Lo sabría yo que había pasado cada noche de mi vida rogando por ese milagro.
—Jena, escúchame —me pidió sin rendirse. Sus manos me tomaron con cuidado de los hombros, buscando mi mirada—. Tú eres más que los Cuervo, incluso más que los Abreu —defendió. Mis ojos escocieron, respiré hondo para no ceder al dolor—. Tú sí puedes elegir el camino que deseas tomar. Lo vi cuando hablaste esta tarde, has nacido para algo más que cumplir las expectativas de dos apellidos.
Desde que era una niña supe cuál era mi destino, pensé que no había forma de escapar de él, siendo una adolescente quise burlarlo, pero por cada intento recibí una bofetada que me colocó de vuelta al principio. La vida se había cansado de decirme cuál era mi lugar, entonces por qué cuando era él quien lo pronunciaba mi esperanza revivía, por qué creía sí era capaz de romper los imposibles.
Después de todo, que estuviera ahí, mirándome con tal ternura, incluso después de confesarle la verdad, era prueba de que todo podía suceder.
—¿Por qué no corres, Nicolás? —lo cuestioné sin entender. Porque en lugar de detestarme estaba ayudándome a reunir las piezas—. ¿No me tienes miedo? —balbuceé, extrañada.
Nicolás dibujó una débil sonrisa ante mi duda. Dulce, cálida, como su corazón.
—No has hecho nada para que lo haga —resolvió—. Sí, me dio un poco de miedo al principio, pero tú no quieres esto, incluso estás más asustada por hacer daño que ocupada causándolo —quiso anotarme un punto a mi favor, como si eso me convirtiera en una buena persona. Deseé autosabotearme, pero no me lo permitió. Lanzó el único argumento que no podía debatir—. Además, cuando queremos a una persona la aceptamos con todo lo que eso implica —destacó mirándome con tanta dulzura que se me escapó un sollozo—. Tú lo hiciste conmigo. Ambos atravesado momentos duros por algo que no decidimos, hemos sobrevivido al rechazo, de otros y propio —admitió—, y seguimos aquí —recalcó. La sonrisa que intenté regalarle tembló en mis labios. No me juzgó. Sentía mi corazón empapado por su amor, como la hierba muerta tras una larga sequía. Cariñoso limpió con su pulgar el rastro que dejó mi primera lágrima. Esta vez de la más incontrolable alegría—. Yo te quiero, Cuervo.

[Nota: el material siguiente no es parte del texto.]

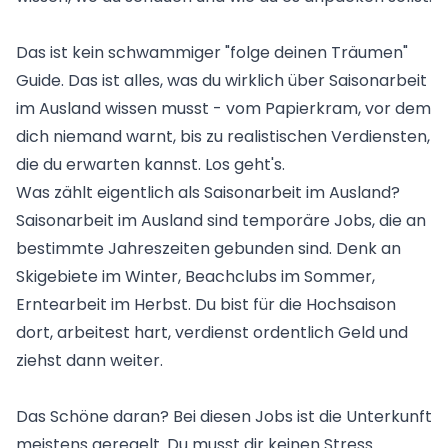
Das ist kein schwammiger "folge deinen Träumen"
Guide. Das ist alles, was du wirklich über
Saisonarbeit
im Ausland
wissen musst - vom Papierkram, vor dem
dich niemand warnt, bis zu realistischen Verdiensten,
die du erwarten kannst. Los geht's.
Was zählt eigentlich als Saisonarbeit im Ausland?
Saisonarbeit im Ausland sind temporäre Jobs, die an
bestimmte Jahreszeiten gebunden sind. Denk an
Skigebiete im Winter, Beachclubs im Sommer,
Erntearbeit im Herbst. Du bist für die Hochsaison
dort, arbeitest hart, verdienst ordentlich Geld und
ziehst dann weiter.
Das Schöne daran? Bei diesen Jobs ist die Unterkunft
meistens geregelt. Du musst dir keinen Stress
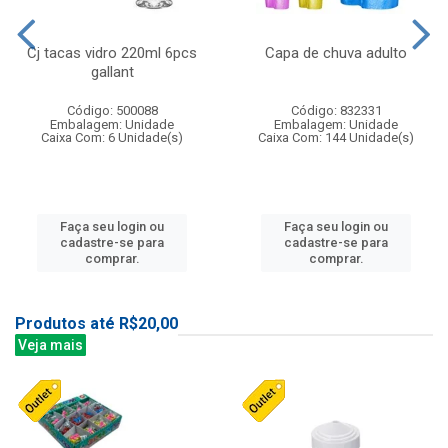
Cj tacas vidro 220ml 6pcs
Capa de chuva adulto
gallant
Código: 500088
Código: 832331
Embalagem: Unidade
Embalagem: Unidade
Caixa Com: 6 Unidade(s)
Caixa Com: 144 Unidade(s)
Faça seu login ou
Faça seu login ou
cadastre-se para
cadastre-se para
comprar.
comprar.
Produtos até R$20,00
Veja mais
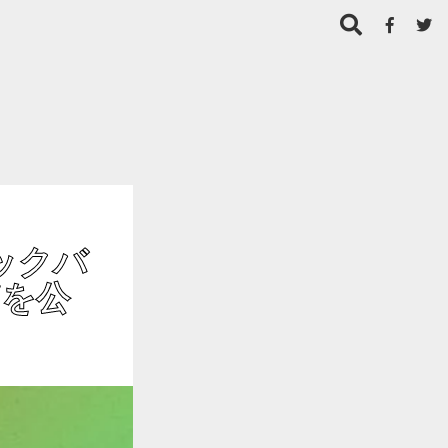
ックバ
MVを公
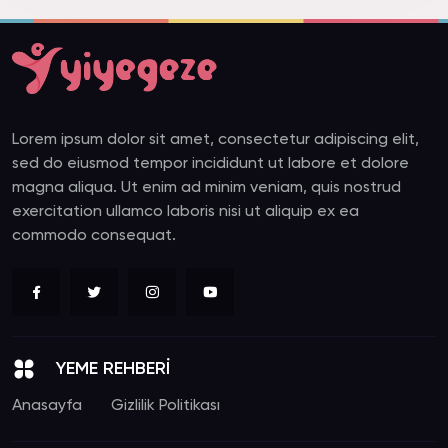
Lorem ipsum dolor sit amet, consectetur adipiscing elit,
sed do eiusmod tempor incididunt ut labore et dolore
magna aliqua. Ut enim ad minim veniam, quis nostrud
exercitation ullamco laboris nisi ut aliquip ex ea
commodo consequat.
YEME REHBERİ
Anasayfa
Gizlilik Politikası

Esas palabras resonarían por siempre en mi corazón. Era lo más bonito que había escuchado. Lo callé buscando su boca para no terminar confesándole en voz alta que lo mío iba más allá. Amaba a Nicolás como jamás imaginé lo haría. Con toda la fuerza de mi alma, con cada latido de mi roto corazón. Amaba a Nicolás como tantas veces me advirtieron no lo hiciera, entregando todo de mí. Enredé mis brazos alrededor de su cuerpo, deseando él pudiera percibir en aquel beso, colmado de emociones, lo que sentía por él. Ese amor desmedido que tenía la capacidad de volverme tan vulnerable como para poner mi vida en sus manos, y darme la fuerza para luchar por ella. Esa noche ocurrió el milagro que pedí: no, no dejé de ser una Cuervo, pero dejó de importarme. Comencé a creer que tenía el poder de escribir mi propia historia, y decidí que el primer capítulo llevaría su nombre.